Monday, April 21, 2008

Evergreen revolution merely a dream?

The current food crisis resulting from agricultural stagnation at home and escalating energy prices abroad, will lead to the birth of an ever-green revolution

Sustainable Food Security involves physical, economic and social access to a balanced diet and clean drinking water to every child, woman and man in the country. For achieving physical access, production and productivity of major crops should go up, so that there is a proper match between demand and supply. For economic access, there is need for adequate purchasing power, which in turn can be achieved through work and income security. Social access involves attention to the gender, class and caste dimensions of food security.

Climate change could result in higher temperatures and droughts that are more frequent, heavy floods in the Indo-gangetic plains, un-seasonal rainfall posing a threat to crops nearing maturity, and a rise in sea level along the coast and in the Andaman and Nicobar and Lakshadweep group of islands. Physical access to food can be endangered by such changes, while economic access will be further eroded due to damage to livelihood security caused by adverse changes in temperature and precipitation. The rise in the prices of staple foods now occurring nationally and globally will further enhance poverty related endemic hunger.

How can we face such challenges? The climate change calamity also presents opportunities for developing strategies, which can help to mitigate the adverse impact of aberrant weather. In the early 1960s, India was leading a "ship to mouth" existence and there would have been a serious famine in Bihar, like the Bengal famine of 1942-43, but for the import of as much as 10 million tonnes of wheat in 1966 from North America largely under the US PL 480 programme. This crisis led to the birth of Green Revolution in 1968, resulting from a synergy between technology and public policy. The Green Revolution gave rise to a climate of confidence in India's agricultural capability.
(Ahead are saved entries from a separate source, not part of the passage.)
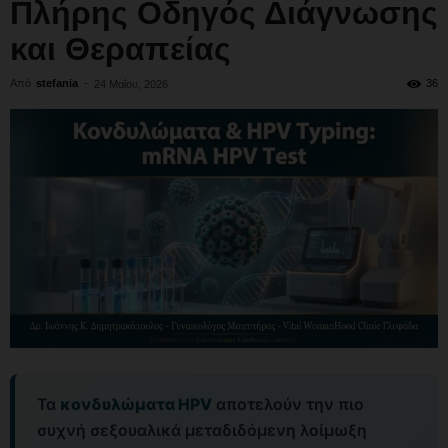
Πλήρης Οδηγός Διάγνωσης
και Θεραπείας
Από
stefania
-
36
24 Μαΐου, 2026
Τα
κονδυλώματα HPV
αποτελούν την πιο
συχνή σεξουαλικά μεταδιδόμενη λοίμωξη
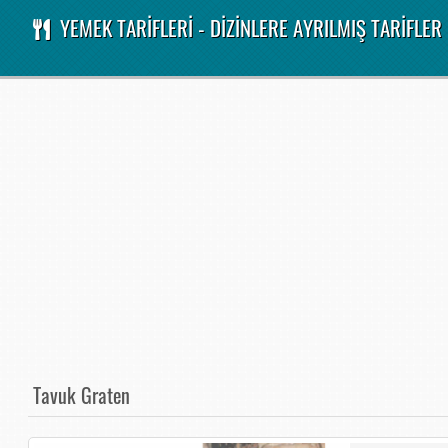
YEMEK TARİFLERİ - DİZİNLERE AYRILMIŞ TARİFLER
Tavuk Graten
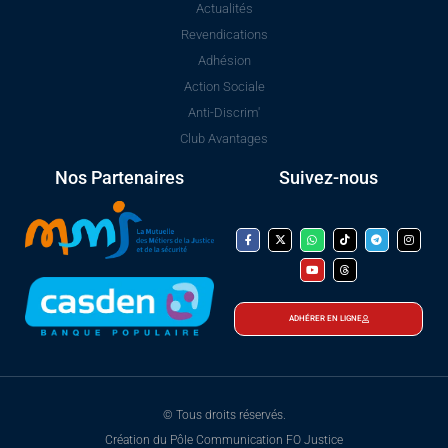
Actualités
Revendications
Adhésion
Action Sociale
Anti-Discrim'
Club Avantages
Nos Partenaires
Suivez-nous
ADHÉRER EN LIGNE
© Tous droits réservés.
Création du Pôle Communication FO Justice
It is my hope that the current food crisis resulting from agricultural stagnation at home and escalating energy prices abroad will lead to the birth of an ever-green revolution movement designed to improve productivity in perpetuity without associated ecological harm. The climate change calamity can then become a blessing in terns of reorientation of our agricultural research and development strategies based on the principles of ecology, economics, equity, employment, and energy security. The pathways to an ever-green revolution are organic farming and/ or green agriculture.Organic farming precludes the use of mineral fertilizers or synthetic pesticides, and genetically modified crops. Green agriculture is based on integrated pest and nutrient management, crop-livestock integration, use of the most appropriate and productive genetic strains irrespective of the method breading, and the adoption of more crop and income per drop of water techniques. Both organic farming and Green Agriculture are environment friendly and will help prevent damage to the basic life support systems of soil, water, biodiversity, forests and the atmosphere.
Global warming will present an opportunity to enlarge the food basket by including jowar, bajra, ragi and a wide range of millets and pulses. Today, it is the poor, mostly tribal and rural women who are conserving the agro-biodiversity for public good at personal cost. They will not be able to continue these traditions, unless steps are taken to create an economic stake in conservation. The government has introduced a Genome Saviour Award to recognize and reward the contributions of tribal and rural families to genetic resources conservation and enhancement.

To illustrate that "good ecology is also good business," a bio-valley is being established in a watershed area in the Koraput district of Orissa. A bio-valley is to biotechnology, what the Silicon Valley is to information technology. It will help to link bio-resources, biotechnology (non GMO technology) and business in a mutually reinforcing manner. This could lead to an era of bio happiness arising from the conservation and sustainable and equitable uses of bio-resources.

If management of climate change becomes everybody's business, we can safeguard ecological, food and livelihood security to the maximum extent possible.